The Tyranny of Automation

The Tyranny of Automation: When Bots Block Humans

Ever tried to return a pair of shoes—wrong size, simple ask—and found yourself stuck in an endless loop of “Please choose from the main menu”?
Welcome to the tyranny of automation.

I’m living this nightmare right now with Neeman's.
All I want is to return a product. What I get is a WhatsApp bot with no option to speak to a human. I know automation is about cost-cutting. But replacing 10 humans with 1 doesn’t mean you eliminate that 1. That 1 is critical. That 1 is relief. That 1 is empathy.

It’s not just Neeman’s. I faced the same with Jio. My internet dropped before a crucial call last week.
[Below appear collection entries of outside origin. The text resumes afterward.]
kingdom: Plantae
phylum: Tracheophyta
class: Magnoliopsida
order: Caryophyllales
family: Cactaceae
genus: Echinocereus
I was scrambling for answers. The bot said, “Service will be back by 6:30 PM.” My meeting was at 5 PM.
No way to talk to a human. No way to escalate.
For 4 hours, my heart fluttered—not from tech marvel, but helplessness.

And then, there’s Amazon.
Flawed in its own ways, but on this front—gold. “Chat with us.” “Call us.”
Straightforward. Seamless. Human if needed.

I wonder: who designs these systems?
Because no decent UX process would let this through. A simple cognitive walkthrough would expose these friction points in the first glance.
Instead, teams sit in meeting rooms, discussing NPS and “customer obsession,” while the real pain is ignored, hidden behind metrics.

Automation isn’t evil. But mindless automation is.
When bots are gatekeepers, not assistants, you haven’t designed a solution. You’ve created a wall. Sigh!